— Selected text —

Any OR leader would say even one surgical error is one too many. But how do you get to zero avoidable errors? Sue Dill Calloway, RN, AD, BA, BSN, JD, CPHRM, CCMSCP, says it begins with having an environment where all staff are encouraged to voice their concerns — and feel comfortable doing so — whenever they see a potentially unsafe situation.
Not everyone does, she says, using safe injection practices as an example. Nearly 40% of healthcare professionals who participated in a 2013 Institute for Safe Medication Practices survey said they often felt too intimidated to ask questions or seek clarification over medication orders, even if doing so could have prevented an adverse event.
"If you don't have a culture where people can speak up, you're never going to find out how to fix the problem," says Ms. Calloway, president of Patient Safety and Healthcare Consulting and Education in Dublin, Ohio.
Her point: Creating a open, fair and just environment in which staff can report and discuss errors is no easy task, especially considering historical OR hierarchies, but it's an essential one. Where to begin? Follow these 6 steps.

Saved data entries
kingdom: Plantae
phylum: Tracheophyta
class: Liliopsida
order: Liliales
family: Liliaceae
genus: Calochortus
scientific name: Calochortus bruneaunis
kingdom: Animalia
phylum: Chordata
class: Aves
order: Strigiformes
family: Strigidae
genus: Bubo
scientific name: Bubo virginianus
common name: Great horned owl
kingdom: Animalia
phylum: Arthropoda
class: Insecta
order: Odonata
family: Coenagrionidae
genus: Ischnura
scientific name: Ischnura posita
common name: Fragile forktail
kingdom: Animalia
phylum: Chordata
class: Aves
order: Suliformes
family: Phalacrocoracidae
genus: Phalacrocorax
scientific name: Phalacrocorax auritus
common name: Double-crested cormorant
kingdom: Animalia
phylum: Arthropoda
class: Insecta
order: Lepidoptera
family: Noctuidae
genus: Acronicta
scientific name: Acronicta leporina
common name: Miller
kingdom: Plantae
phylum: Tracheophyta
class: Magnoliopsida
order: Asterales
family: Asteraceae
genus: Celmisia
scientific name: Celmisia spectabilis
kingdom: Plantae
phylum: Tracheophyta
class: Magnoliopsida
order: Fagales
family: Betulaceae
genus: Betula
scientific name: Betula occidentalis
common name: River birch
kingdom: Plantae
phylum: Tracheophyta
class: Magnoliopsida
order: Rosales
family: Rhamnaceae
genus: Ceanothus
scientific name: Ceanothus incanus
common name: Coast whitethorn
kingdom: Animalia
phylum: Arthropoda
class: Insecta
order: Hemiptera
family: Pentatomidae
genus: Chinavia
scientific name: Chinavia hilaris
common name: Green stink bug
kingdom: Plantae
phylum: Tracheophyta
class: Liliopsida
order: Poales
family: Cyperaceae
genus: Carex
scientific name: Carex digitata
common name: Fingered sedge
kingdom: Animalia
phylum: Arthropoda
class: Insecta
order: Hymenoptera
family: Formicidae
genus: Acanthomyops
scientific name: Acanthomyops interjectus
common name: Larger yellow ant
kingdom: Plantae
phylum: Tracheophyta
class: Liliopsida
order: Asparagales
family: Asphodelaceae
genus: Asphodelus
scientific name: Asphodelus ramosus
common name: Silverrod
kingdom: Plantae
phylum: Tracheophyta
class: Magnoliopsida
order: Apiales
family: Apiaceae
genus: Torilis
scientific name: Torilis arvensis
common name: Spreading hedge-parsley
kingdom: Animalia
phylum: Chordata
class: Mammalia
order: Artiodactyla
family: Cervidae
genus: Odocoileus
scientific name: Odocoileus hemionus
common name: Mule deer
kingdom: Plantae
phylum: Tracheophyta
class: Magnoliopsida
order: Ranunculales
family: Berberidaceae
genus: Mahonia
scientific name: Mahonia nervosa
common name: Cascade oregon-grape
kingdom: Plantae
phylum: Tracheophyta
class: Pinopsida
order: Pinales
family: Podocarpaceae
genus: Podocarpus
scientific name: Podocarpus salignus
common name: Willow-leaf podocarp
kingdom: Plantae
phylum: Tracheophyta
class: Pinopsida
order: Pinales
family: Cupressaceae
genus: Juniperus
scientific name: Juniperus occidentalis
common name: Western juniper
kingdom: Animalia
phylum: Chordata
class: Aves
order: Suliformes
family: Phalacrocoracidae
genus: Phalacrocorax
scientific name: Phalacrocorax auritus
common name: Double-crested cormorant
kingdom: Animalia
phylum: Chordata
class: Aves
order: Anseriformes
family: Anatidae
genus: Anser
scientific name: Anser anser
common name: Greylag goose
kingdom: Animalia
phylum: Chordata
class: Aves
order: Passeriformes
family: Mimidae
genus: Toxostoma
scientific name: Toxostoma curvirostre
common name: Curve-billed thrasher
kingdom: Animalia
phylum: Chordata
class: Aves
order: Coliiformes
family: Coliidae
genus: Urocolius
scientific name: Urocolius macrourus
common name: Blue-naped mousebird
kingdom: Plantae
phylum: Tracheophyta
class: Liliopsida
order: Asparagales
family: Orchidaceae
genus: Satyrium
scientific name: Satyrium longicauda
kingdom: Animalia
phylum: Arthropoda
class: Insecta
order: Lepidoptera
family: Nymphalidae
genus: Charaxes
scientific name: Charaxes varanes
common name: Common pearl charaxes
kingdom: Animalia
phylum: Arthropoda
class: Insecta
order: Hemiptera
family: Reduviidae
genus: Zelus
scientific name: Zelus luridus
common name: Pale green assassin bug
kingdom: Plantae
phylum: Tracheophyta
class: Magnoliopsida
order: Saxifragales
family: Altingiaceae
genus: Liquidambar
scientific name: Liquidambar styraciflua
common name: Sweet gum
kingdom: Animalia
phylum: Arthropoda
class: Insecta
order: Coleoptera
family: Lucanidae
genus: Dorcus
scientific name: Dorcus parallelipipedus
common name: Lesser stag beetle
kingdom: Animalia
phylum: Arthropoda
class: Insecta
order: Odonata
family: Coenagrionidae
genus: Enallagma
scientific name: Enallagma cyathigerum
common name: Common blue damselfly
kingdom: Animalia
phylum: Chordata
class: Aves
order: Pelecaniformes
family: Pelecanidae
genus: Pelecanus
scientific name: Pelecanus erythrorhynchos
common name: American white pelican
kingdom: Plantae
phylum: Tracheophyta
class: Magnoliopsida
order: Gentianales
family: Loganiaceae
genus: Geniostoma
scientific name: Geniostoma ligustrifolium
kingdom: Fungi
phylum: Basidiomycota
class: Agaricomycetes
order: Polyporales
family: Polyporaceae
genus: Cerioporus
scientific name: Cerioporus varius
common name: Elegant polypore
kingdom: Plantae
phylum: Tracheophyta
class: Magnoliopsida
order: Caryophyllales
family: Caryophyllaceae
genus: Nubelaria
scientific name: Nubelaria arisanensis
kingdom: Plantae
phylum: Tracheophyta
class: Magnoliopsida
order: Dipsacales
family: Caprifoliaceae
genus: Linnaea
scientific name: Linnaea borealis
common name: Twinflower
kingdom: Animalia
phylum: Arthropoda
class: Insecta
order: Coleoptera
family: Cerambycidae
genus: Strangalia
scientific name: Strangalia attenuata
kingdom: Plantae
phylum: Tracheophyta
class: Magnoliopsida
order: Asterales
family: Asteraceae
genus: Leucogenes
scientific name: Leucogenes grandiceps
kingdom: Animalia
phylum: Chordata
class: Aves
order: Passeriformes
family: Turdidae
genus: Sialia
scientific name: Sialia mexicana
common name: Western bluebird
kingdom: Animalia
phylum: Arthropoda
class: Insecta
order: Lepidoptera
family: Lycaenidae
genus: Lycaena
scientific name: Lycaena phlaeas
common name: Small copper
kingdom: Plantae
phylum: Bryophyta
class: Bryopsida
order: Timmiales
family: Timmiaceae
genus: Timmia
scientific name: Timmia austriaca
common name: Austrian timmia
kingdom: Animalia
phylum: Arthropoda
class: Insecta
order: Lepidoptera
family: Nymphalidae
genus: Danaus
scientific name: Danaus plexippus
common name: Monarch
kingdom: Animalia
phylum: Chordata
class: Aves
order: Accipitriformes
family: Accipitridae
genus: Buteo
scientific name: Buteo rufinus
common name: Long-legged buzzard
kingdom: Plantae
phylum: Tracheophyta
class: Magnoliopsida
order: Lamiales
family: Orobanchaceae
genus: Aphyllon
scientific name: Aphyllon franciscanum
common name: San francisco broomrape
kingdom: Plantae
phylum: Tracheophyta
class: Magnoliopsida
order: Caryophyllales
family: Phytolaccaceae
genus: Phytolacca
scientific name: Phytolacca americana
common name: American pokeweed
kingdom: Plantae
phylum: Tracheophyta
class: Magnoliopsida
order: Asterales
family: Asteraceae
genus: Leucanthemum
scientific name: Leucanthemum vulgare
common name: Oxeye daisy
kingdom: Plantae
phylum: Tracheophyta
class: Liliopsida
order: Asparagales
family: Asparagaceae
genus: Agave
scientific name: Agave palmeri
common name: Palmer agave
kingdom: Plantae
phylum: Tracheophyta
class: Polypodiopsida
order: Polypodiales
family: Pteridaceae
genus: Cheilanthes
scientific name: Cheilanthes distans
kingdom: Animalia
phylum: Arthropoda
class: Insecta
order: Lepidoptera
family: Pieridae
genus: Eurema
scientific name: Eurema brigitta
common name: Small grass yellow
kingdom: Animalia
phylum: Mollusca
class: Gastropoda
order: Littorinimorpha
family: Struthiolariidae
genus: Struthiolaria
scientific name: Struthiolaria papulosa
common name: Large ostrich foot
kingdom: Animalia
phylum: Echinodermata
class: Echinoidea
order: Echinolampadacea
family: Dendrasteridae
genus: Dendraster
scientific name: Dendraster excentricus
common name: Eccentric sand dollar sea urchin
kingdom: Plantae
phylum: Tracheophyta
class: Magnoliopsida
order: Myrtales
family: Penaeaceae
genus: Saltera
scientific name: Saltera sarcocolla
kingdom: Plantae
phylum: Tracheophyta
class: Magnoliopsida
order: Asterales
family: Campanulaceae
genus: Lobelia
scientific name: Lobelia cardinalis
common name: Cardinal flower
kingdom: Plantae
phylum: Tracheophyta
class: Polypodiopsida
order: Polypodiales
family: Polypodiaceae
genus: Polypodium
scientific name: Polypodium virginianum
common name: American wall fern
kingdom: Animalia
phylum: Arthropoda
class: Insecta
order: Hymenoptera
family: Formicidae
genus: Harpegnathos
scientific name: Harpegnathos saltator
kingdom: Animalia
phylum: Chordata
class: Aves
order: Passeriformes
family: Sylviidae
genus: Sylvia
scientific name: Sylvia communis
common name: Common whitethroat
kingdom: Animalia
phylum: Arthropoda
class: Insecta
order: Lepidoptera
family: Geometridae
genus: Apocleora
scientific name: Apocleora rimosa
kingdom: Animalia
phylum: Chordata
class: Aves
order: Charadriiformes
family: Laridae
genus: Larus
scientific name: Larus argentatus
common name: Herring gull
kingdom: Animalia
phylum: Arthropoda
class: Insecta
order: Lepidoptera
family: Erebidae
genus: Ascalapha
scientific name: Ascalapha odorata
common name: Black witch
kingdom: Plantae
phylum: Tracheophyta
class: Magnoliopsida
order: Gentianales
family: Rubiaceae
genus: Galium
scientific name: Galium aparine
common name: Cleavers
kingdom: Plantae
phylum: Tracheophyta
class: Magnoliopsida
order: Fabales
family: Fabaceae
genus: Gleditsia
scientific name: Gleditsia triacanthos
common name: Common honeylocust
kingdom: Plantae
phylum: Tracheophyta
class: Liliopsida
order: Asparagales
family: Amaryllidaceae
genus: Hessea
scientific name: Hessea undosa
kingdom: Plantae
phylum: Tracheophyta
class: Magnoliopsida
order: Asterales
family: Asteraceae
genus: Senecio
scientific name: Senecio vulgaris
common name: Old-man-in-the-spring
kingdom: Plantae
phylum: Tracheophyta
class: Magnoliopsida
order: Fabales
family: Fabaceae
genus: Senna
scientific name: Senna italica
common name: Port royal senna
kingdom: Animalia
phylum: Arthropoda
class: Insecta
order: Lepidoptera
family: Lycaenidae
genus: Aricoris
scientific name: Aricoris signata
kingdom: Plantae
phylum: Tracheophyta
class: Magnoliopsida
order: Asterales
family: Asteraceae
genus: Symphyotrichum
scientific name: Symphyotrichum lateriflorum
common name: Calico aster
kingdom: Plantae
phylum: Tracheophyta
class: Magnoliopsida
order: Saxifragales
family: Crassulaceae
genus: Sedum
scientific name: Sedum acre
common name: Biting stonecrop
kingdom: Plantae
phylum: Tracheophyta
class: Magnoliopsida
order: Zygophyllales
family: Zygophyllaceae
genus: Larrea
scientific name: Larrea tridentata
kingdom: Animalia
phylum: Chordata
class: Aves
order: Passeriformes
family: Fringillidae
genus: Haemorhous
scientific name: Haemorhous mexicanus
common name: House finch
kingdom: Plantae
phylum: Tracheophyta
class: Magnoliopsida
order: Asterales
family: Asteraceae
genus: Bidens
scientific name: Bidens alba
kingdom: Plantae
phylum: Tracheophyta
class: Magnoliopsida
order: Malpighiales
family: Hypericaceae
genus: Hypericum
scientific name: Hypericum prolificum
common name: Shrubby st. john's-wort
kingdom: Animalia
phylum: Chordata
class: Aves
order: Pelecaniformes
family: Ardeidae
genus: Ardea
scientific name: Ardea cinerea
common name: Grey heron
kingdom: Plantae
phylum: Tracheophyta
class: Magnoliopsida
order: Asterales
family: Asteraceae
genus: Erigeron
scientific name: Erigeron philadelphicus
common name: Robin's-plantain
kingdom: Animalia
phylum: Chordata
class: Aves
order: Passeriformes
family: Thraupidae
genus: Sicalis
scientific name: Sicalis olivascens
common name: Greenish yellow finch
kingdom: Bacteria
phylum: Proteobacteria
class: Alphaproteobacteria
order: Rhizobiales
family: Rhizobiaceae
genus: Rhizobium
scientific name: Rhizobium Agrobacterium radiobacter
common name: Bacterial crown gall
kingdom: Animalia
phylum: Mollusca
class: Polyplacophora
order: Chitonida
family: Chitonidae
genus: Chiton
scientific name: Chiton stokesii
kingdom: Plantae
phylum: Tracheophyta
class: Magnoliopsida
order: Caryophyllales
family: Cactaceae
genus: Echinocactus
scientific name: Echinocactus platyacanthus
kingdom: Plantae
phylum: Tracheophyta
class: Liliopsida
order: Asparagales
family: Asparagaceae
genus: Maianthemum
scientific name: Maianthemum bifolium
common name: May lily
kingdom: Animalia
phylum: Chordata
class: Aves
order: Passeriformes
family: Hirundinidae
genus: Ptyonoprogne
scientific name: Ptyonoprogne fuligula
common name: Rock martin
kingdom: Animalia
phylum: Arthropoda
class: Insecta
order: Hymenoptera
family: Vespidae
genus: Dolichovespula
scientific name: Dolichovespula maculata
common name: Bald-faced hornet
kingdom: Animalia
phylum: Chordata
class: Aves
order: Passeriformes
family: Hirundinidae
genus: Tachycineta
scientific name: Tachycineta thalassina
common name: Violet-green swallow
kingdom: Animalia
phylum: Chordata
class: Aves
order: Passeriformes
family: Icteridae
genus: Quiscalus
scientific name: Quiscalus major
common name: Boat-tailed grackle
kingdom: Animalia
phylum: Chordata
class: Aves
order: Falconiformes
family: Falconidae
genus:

— Problems and tasks —
1) Copy the stretch of the OR safety text from "Her point: Creating" through "these 6 steps.".
2) In the OR safety text, what share of healthcare professionals in the 2013 Institute for Safe Medication Practices survey said they often felt too intimidated to ask questions or seek clarification over medication orders?
3) Go on with the text about getting OR staff to speak up, starting right after its last sentence.
These entries were taken from a different source than the text.

— Expected responses —
1)
Her point: Creating a open, fair and just environment in which staff can report and discuss errors is no easy task, especially considering historical OR hierarchies, but it's an essential one. Where to begin? Follow these 6 steps.

2) Nearly 40%.

3)
1. Start at the top. Without administrative support, staff won't feel encouraged to speak up when they see behavior that could endanger a patient's safety. Ms. Calloway uses the example of a nurse refusing to hand a surgeon a scalpel when he hasn't completed a proper time out. "He might run to the administration and say the nurse is keeping him from doing the surgery," she says. "When there's a culture of safety in place, the administration might respond by asking, 'Did you do a time out?' He'll answer, 'Well, no.' 'Then you can't have the scalpel.' If the staff doesn't get that kind of support, they wouldn't feel comfortable doing that."

2. Break down barriers. Establish an inter-professional task force to meet about "culture work" often, if not daily, says Ramon Berguer, MD, FACS, the former chief of surgery at Contra Costa Regional Medical Center in Martinez, Calif. Dr. Berguer, who for 11 years served on the Committee on Perioperative Care of the American College of Surgeons, says it's helpful if these individuals have some background or education in patient safety. Also, he says a mediator might be helpful to iron out any substantive differences.
Jennifer L. Fencl, DNP, RN, CNS, CNOR, the clinical nurse specialist and interim executive director for clinical support and research at Moses H. Cone Memorial Hospital in Greensboro, N.C., says inter-professional education has helped her organization bypass "a huge roadblock" in regard to preventing wrong-site surgeries.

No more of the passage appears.